A glycoprotein rapidly degraded within the digestive tract, rIFN-α2 is administered intravenously, intramuscularly, or subcutaneously to achieve systemic levels. Intravenous rIFN-α2 has exhibited equivocal efficacy in MF stage IV patients and is less commonly utilized because of the rapid decline in serum concentration following administration [9]. Both intramuscular (IM) and subcutaneous (SC) administrations have demonstrated significant anti-tumor activity, resulting in partial or complete responses in MF patients at various stages of disease [9]. However, IM and SC delivery requires higher dosing for therapeutic efficacy, leading to considerable systemic toxicity and a constellation of dose-dependent side effects such as fevers, thrombocytopenia, leukopenia, and sepsis [9]. Studies with higher doses (>30 MU IFN/week) given through IM injections necessitated dose reductions in as high as 50% of patients because of significant toxicity [10].

In response to these limitations, rIFN-α2 has also been delivered intralesionally (Table 1). Requiring lower doses to achieve plaque regression, intralesional rIFN-α2 has been recommended as a more tolerable alternative [9]. The doses of intralesional injection in prior reports ranged from 1-2 MU 3x/wk, with response times that varied from 4-12 weeks [2-4]. Several cohort pilot studies also reported beneficial effects in uninjected plaques, with improvement in distant lesions in as many as 7 out of 9 patients treated with intralesional rIFN-α2 [3]. Whether the response represented an abscopal effect and/or systemic immunostimulation is unclear. In one report, intralesional injection of rIFN-α2 reduced helper T-cell/suppressor T-cell ratios within treated lesions [3]. Moreover, three patients who had previously failed IM rIFN-α2 therapy experienced complete resolution of their lesions after initiating intralesional rIFN-α2 [4]. Although the incidence and severity of side effects were lower than those observed with high dose IM or SC injections, patients still experienced transient flu-like symptoms [2].

****************

Proceed with the text on intralesional rIFN-α2 for mycosis fungoides, starting after its final sentence.

Data extracted from a collection:

****************

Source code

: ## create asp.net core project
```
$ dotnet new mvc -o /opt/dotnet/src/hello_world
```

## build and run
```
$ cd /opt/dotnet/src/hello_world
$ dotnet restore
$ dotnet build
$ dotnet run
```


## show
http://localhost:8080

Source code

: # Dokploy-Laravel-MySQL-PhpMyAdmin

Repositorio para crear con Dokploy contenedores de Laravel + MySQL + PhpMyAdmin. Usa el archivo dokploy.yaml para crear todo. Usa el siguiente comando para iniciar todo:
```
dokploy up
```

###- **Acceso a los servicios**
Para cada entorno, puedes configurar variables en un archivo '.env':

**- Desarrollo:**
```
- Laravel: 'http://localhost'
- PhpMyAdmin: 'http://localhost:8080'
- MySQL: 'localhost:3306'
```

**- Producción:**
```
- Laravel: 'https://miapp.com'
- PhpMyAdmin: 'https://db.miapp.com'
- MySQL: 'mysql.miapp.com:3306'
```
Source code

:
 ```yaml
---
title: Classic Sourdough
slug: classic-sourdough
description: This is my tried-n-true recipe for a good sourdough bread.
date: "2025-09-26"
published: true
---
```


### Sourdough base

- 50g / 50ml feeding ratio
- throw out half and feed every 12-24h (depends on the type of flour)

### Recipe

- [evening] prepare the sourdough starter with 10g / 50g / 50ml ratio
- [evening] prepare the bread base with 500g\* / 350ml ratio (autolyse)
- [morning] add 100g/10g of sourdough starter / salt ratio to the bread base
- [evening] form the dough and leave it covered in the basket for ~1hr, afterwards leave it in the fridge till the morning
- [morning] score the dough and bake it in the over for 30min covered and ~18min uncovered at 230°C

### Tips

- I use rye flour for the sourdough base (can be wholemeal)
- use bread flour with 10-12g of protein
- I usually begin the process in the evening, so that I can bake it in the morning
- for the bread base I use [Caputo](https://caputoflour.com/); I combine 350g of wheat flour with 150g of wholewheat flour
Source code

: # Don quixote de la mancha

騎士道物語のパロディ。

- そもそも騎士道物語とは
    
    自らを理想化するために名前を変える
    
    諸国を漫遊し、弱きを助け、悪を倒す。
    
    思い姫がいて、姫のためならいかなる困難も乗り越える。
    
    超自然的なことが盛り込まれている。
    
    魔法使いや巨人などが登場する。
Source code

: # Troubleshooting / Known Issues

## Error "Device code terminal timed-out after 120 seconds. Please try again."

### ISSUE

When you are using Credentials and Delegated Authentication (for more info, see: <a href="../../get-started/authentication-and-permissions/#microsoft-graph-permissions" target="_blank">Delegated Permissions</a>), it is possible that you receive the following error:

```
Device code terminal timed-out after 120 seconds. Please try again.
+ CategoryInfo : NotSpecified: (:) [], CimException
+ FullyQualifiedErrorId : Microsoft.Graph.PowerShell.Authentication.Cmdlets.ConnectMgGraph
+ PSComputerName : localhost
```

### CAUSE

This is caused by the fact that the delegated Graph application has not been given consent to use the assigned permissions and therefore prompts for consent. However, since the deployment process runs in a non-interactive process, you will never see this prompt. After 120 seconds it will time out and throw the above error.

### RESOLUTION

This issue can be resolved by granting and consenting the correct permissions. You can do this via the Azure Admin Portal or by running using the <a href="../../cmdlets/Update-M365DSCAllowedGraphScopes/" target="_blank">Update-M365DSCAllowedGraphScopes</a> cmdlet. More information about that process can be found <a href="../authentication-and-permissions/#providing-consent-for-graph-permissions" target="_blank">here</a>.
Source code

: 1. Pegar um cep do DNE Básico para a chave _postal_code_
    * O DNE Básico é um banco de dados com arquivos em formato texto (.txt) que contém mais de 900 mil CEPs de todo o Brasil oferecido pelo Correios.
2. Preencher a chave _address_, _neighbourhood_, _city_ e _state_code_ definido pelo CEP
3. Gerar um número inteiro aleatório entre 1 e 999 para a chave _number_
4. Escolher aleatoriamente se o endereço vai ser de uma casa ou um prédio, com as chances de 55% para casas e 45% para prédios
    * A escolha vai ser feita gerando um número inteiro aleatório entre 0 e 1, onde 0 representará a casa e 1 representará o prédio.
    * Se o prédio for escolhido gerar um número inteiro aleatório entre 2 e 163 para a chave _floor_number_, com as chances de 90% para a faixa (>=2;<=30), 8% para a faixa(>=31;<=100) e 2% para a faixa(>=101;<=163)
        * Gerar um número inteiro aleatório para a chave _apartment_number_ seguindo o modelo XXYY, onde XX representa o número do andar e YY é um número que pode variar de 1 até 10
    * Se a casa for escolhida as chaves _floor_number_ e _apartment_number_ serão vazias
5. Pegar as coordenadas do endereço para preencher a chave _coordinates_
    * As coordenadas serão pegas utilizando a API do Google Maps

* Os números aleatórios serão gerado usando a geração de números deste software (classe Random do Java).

****************

• [Task result]
Table 1. The use of intralesional rIFN-α2 in the treatment of plaque-stage MF.

# of Patients Dose/Duration Stage Response Reference
9 2 MU (3x per week) I 3 CR, 6 PR Wolff et al. 1985 [3]
6 1 MU (3x per week) I, II 10 lesions CR, 2 lesions PR Vonderheid et al. 1987 [2]
3 1 MU I, II 2 PR Qiu et al. 1996 [4]
1 0.5 MU (3x per week) / 1 MU (3x per week) I CR This report
1 0.5 MU (3x per week) / 1 MU (3x per week) II CR This report

Key: CR (complete response), complete clinical remission (100% of lesions); PR (partial response), diminution of measurable disease (>0% lesion resolution, but <100%); SD (stable disease), no discernible change in lesions; PD (progressive disease), >50% worsening of skin lesions. Stage I: T1/T2, N0, M0, B0/B1; Stage II: T1/T2/T3, N0/N1,N2, M0, B0/B1.

Our patients were initiated with 0.5 MU injections 3x/wk, resulting in substantial responses in injected lesions in the notable absence of systemic side effects. This experience suggests that initiation of intralesional rIFN-α2 at 0.5 MU per injection 3x/wk may be a well-tolerated therapeutic strategy in the management of MF.

Conclusion

MF is a cutaneous malignancy characterized by its chronic course and high rate of recurrence, thus presenting a significant challenge for therapeutic management. Our experience suggests that intralesional injections of rIFN-α2 at doses as low as 0.5 MU 3x/wk may be efficacious, and used safely in patients receiving other skin-directed and systemic therapies. Although further controlled, large-scale studies are required to investigate the efficacy of intralesional IFN, low-dose intralesional IFN may offer a well-tolerated option in the local immunotherapy of early-stage MF.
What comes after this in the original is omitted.